Hace años para mí el día del padre era un día sobre todo comercial. Era ir a alguna parte a comprar algo material para tu padre, porque ya quedaban atrás los días de colegio en que una simple cartulina dirigida por tu profesor, reunía un compendio de letra y dibujo, para reunir en ella todo el cariño y la gratitud de que alguien -en quien apenas reparabas en todo el año; porque estaba ahí, al alcance de tu mano o de tu palabra- velase por ti las veinticuatro horas de cada día de tu vida. Alguien que un buen día te aceptó en su vida para darte lo mejor de si, para cuidarte y protegerte hasta que la muerte se lo llevara.

Durante muchos años de mi vida acepté con normalidad que mi padre nos buscase a todos los hijos por la casa para darnos un beso antes de acudir a su trabajo. Era una manía que tenía desde que vio a muchos amigos irse de casa a trabajar, y no volver. Nos buscaba para decirnos que durante su ausencia nos portáramos bien, que no volviésemos loca a nuestra madre, que estudiáramos mucho y que hiciéramos los deberes; y que no nos anduviésemos peleando entre nosotros. Que su futuro ya estaba hecho, que a él le tocaba irse muchas horas a trabajar y que cada uno de nosotros debía luchar para tener el día de mañana más suerte que la suya. Esta era una perorata que según el día se extendía más o menos, un pequeño ritual de irse de casa atajando a ese destino que quizá pudiese ser, no fuese a pillarle sin decirnos las cosas importantes. Creo que toda su vida estuvo preparado para los imprevistos, para los por si acaso, y no fuese a ser.

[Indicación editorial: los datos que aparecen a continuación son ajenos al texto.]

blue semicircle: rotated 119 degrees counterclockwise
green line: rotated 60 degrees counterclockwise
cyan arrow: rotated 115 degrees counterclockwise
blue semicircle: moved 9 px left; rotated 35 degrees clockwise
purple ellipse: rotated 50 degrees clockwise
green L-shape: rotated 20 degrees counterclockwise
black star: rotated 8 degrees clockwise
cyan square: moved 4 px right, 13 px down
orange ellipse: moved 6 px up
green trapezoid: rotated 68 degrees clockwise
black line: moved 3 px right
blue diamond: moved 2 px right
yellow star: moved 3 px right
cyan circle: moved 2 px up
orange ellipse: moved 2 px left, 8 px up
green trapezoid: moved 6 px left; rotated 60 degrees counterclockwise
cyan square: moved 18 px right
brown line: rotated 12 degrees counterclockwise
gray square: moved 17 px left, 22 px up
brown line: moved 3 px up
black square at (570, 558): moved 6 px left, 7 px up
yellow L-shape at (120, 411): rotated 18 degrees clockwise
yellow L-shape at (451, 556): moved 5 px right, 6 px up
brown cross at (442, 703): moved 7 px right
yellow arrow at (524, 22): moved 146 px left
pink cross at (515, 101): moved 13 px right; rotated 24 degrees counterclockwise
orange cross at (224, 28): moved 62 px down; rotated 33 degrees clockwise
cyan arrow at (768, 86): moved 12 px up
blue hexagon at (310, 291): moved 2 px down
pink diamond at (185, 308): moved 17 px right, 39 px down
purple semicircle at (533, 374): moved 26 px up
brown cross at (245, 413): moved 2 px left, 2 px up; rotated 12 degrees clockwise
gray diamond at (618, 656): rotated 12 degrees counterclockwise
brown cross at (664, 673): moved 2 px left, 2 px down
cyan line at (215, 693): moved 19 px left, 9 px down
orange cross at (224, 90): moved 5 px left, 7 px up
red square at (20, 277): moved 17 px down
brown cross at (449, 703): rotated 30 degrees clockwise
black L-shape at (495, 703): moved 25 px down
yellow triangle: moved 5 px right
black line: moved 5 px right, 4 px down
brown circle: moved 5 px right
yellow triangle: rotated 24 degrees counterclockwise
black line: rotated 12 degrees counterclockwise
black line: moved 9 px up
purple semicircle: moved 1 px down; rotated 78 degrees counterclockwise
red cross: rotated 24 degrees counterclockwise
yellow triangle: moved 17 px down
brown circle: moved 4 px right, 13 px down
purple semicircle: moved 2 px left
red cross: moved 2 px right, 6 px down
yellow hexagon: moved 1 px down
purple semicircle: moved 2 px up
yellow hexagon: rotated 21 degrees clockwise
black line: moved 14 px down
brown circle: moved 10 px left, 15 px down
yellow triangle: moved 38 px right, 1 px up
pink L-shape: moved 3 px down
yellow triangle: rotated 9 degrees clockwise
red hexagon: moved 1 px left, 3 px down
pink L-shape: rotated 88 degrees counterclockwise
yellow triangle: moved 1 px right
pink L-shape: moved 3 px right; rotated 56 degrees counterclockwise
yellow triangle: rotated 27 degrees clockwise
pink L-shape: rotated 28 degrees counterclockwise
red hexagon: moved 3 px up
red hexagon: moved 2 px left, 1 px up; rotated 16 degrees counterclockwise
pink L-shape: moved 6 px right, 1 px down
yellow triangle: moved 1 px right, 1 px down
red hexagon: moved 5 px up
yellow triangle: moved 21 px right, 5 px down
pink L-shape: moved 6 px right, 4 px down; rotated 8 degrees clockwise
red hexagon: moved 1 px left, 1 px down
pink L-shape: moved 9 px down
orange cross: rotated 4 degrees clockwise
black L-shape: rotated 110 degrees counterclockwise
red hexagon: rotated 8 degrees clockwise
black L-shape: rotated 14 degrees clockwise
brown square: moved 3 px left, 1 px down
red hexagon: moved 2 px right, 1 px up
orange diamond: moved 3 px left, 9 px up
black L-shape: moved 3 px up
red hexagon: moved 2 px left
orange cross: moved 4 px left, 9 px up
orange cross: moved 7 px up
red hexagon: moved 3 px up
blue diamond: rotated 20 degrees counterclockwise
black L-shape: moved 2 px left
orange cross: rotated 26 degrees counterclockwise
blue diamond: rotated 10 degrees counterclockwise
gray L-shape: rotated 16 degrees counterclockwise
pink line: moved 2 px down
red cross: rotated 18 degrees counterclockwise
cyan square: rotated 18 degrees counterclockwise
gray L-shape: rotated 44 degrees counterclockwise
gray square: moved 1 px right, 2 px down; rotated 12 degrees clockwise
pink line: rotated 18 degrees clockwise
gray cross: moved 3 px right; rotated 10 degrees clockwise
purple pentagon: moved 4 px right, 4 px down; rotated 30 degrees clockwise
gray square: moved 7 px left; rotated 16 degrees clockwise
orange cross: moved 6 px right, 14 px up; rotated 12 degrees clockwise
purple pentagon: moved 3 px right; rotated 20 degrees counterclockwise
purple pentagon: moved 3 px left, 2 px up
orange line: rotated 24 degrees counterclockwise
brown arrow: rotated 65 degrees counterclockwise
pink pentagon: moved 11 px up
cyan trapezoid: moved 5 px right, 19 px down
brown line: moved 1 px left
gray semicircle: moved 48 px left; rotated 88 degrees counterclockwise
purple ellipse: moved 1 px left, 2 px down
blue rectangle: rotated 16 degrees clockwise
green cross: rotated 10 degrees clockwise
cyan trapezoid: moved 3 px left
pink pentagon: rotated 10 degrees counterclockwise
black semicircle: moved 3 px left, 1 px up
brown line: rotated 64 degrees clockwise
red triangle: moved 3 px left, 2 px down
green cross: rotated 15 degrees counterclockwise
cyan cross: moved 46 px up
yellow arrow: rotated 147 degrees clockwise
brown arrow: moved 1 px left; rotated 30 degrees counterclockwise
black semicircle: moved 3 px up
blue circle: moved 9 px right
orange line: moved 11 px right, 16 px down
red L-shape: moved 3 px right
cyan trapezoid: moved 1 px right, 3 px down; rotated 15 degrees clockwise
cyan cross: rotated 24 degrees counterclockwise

Como digo para mí el día del padre era un día meramente comercial. Pero me pillaba siempre en tránsito hacia aquello que le iba a regalar. Algo que nunca necesitaba, que casi te recriminaba, pero que aceptaba desde la gran satisfacción de que fuiste a alguna parte a por algo para él. Tras su muerte mi madre me entregó una colección de regalos que le di y que nunca usó, como si el hecho de usarlos fuese a estropearlos. Y que guardo en una parte de mi casa, al lado de la caja de todo cuanto escribí, como una especie de talismán sagrado.

Desde que no está, cada día del padre me recuerda que ya no puedo llegar hasta su casa cuando quiera para interrumpirle un quehacer. Era alguien que siempre que llegabas dejaba lo que estuviese haciendo, con cemento, con madera o con metal, te pedía opiniones sobre esto o sobre aquello y después de un tiempo te enviaba a buscar a tu madre. Si estabas de suerte dejaba lo que estuviese haciendo y se venía tras de ti en su busca, para no perderse ni una sola palabra que dijeras mientras estuvieses. Ese día sabías que estabas de suerte. Entonces ni sospechabas lo mucho que para él habías tardado en volver.

Ahora sabes que cada día del padre en su presencia te tocó la lotería. Le tenías allí para ti. Y era el mejor aconsejador de la tierra. Quien mejor supo encontrar las palabras para ti. Esas que desde su largo silencio aún resuenan.

2 comentarios:

  1. A veces me releo y me pregunto el por qué de esta necesidad de escribir.
    A veces me hago preguntas para las que nunca tengo la respuesta.